● **SUPPLIED TEXT**

/---

In the context of LLMs, attacks that elicit harmful, unsafe, and undesirable responses from the model carry the term jailbreaks [20]. Concretely, a jailbreaking method, given a goal G (which the target LLM refuses to respond to; e.g., ‘how to build a bomb’), revises it into another prompt P that the LLM responds to.
Some scenarios related agents include:
Privacy and Data Access Control:
Unlike traditional systems (e.g., databases) where granular access control rules can be strictly enforced, LLMs integrated into applications may require more thoughtful security paradigms. Consider the situation where an agent can act by making database requests given some end user instruction. There is the privacy risk that the agent can be “jailbroken” into making requests for data beyond the access boundaries for that user.
In such cases, it may be more effective to restrict an LLM's access to sensitive information altogether rather than instructing it not to disclose certain data. This principle also applies to other tools that LLMs might use.Code Execution: Consider an agent that acts by generating and executing code. Such an agent could be “"jailbroken” to exfiltrate sensitive information to an unauthorized server.
A possible security measure is to operate under the assumption that agents could behave in a hostile manner and therefore only allow it access to tools that have limited capabilities for misuse. An example is to sandbox code execution within a docker container, without the ability to send data externally.
Perhaps, the important takeaway here for developers is that, the introduction of LLMs as agents, greatly expands the potential for security vulnerabilities.
Responsible AI: Guardrails for Autonomous Agents
How can we efficiently implement guardrails for autonomous agents while ensuring that their autonomy and helpfulness serve the purpose of responsible deployment? It is crucial to ensure that the agentic paradigm, which enable machines to act on our behalf, do not introduce unintended side effects. This concern is significant because the actions of agents can lead to real-world consequences, e.g., an inadequate email response, incorrect information provided to stakeholders, errors in tax calculations, or incorrect job applications. How can we reduce the exposure of human welfare to these risks across all AI domains, and what new or existing policies can guide our practices? How do we ensure that the human reprises the right level of control?
Recent research have proposed tools to support visibility into agent behaviors [32, 38], harms that may arise from agentic systems [33] and strategies for governing such systems [35].
Continuous Learning and Memory
As agents address tasks, they may develop solutions to subproblems or seek feedback/help from humans to tackle these subproblems. When encountering the same subproblem in the future, they often repeat this discovery process, leading to significant inefficiency. At first glance, it appears that storing each subproblem and its solution for later recall might be a straightforward solution. However, in practice, several challenges emerge. These include determining how to identify subproblems and the level of detail at which they should be stored; assessing whether subproblems can be reused across different agents or organizational boundaries, along with any associated security implications; understanding if there are interdependencies among subproblems; and figuring out how to create generalized representations of a subproblem that can adapt to various contexts.
Tools such as Voyager [7] investigate this concept by implementing an agent in Minecraft that is capable of learning to write code (skills), which is then stored in a memory bank for future reuse.

\---

● **DIRECTIONS**
Can you pick up the passage on LLM agents after its final sentence and carry it on?

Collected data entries
/---

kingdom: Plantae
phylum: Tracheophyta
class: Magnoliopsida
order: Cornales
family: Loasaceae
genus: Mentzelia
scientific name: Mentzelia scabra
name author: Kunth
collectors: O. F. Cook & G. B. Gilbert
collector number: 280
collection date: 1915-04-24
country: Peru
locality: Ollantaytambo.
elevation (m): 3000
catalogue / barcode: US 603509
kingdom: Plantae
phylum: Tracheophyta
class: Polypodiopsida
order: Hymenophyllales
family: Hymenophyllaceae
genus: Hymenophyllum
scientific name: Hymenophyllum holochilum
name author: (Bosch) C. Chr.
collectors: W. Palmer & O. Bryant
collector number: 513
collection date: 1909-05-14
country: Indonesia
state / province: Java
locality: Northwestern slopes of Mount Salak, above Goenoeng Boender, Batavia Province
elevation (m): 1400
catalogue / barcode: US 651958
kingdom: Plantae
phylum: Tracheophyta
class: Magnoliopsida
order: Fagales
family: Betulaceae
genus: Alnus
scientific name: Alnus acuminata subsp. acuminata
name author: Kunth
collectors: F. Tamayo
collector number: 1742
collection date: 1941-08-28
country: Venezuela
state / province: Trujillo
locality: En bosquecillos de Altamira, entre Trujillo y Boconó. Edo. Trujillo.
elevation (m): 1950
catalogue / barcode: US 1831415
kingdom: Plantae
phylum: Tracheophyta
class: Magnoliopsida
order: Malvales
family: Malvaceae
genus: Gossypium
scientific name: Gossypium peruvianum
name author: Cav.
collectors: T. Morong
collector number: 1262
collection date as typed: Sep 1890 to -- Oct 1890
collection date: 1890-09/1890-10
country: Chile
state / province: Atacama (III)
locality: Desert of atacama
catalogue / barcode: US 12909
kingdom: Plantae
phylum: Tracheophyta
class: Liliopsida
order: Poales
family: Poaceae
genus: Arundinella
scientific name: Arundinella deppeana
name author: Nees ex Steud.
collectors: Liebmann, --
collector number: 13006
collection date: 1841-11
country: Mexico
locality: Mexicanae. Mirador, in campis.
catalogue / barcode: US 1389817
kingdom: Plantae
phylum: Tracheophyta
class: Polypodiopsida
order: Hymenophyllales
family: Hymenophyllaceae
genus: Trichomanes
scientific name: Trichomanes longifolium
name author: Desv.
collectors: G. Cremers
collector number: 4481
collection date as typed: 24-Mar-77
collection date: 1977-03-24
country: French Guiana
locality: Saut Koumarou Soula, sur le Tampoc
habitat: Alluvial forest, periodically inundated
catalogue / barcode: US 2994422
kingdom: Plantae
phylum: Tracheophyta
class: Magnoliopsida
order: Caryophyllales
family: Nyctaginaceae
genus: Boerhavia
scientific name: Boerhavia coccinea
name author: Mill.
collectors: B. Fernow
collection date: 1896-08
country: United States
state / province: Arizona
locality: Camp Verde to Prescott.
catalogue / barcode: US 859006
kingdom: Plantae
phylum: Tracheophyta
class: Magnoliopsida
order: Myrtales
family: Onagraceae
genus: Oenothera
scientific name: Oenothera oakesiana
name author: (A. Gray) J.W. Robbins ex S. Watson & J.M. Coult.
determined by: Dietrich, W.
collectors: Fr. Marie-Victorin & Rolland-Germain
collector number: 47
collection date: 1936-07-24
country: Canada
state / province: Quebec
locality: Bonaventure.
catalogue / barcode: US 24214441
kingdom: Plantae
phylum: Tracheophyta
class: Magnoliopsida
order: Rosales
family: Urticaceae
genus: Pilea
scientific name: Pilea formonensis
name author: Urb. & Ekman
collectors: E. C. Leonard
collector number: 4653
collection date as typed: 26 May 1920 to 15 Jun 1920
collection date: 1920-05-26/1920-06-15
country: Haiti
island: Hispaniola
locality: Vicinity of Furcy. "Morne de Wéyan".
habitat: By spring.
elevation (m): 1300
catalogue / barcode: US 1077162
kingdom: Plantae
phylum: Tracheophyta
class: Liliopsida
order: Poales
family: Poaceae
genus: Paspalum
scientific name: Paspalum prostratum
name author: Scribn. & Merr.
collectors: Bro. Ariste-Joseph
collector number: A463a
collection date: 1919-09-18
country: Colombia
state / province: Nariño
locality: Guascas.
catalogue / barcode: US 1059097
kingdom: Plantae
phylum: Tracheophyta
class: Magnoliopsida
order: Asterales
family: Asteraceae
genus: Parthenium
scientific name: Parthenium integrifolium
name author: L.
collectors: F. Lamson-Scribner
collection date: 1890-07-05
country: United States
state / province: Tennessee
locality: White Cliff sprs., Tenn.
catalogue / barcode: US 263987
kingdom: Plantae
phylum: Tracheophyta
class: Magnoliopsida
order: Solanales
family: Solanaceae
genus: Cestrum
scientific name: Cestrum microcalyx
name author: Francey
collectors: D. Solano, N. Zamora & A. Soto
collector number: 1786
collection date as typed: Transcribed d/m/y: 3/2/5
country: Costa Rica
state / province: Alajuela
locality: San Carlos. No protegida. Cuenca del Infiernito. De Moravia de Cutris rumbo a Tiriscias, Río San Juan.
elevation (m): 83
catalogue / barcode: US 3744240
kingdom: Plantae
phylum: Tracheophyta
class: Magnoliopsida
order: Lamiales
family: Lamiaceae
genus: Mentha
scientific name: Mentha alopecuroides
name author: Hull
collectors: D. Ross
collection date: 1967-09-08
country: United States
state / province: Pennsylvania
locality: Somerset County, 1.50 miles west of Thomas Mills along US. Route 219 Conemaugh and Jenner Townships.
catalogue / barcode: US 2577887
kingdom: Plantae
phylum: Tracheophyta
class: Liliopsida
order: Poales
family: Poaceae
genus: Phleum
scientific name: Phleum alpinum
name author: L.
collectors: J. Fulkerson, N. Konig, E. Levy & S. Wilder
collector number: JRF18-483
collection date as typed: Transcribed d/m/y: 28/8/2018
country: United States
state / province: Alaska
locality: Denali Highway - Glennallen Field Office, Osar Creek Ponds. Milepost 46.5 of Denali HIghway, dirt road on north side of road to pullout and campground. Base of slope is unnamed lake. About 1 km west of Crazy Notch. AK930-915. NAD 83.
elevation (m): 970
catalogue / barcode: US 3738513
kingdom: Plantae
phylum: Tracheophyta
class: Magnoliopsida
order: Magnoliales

\---

● **ANSWER BOX**
Maintaining Personality and Focus
Agents based on Large Language Models (LLMs) can exhibit brittleness. This issue stems from the fact that core behaviors are defined by natural language instruction prompts (LLM system message) which function as soft constraints that guide response generation. As agents engage in interactions and share a common conversation history—such as in the AutoGen framework where agents can send and receive messages by maintaining a shared message history—they can "lose focus" on their designated roles or tasks. The CAMEL paper [14] discusses this challenge as “role flipping”.
Furthermore, as agents engage in extended conversations, they may forget earlier instructions [8]. While instruction prompting can help (e.g., reminding agents of of their roles), these agents must be driven by LLMs with strong instructions-following capabilities. Smaller models may not perform adequately without additional fine-tuning.
Efficient Orchestration
Orchestration refers to defining which agents address tasks, and how information or action sequences are executed towards solving a task. Finding the most efficient group or workflow of agents to solve the tasks is an important meta task. Does a human manually design/specify the list of agents or should be the optimal agent workflow be automatically discovered (via some optimization process) ? (E.g., Autobuild in AutoGen) . Furthermore , after workflow design, how can we effectively route the action reply space (which agent handless which part of the task)? Also, how do we manage communication patterns across agents e.g., do we impose constraints based on the problem domain or provide autonomy to these agents to define these constraints.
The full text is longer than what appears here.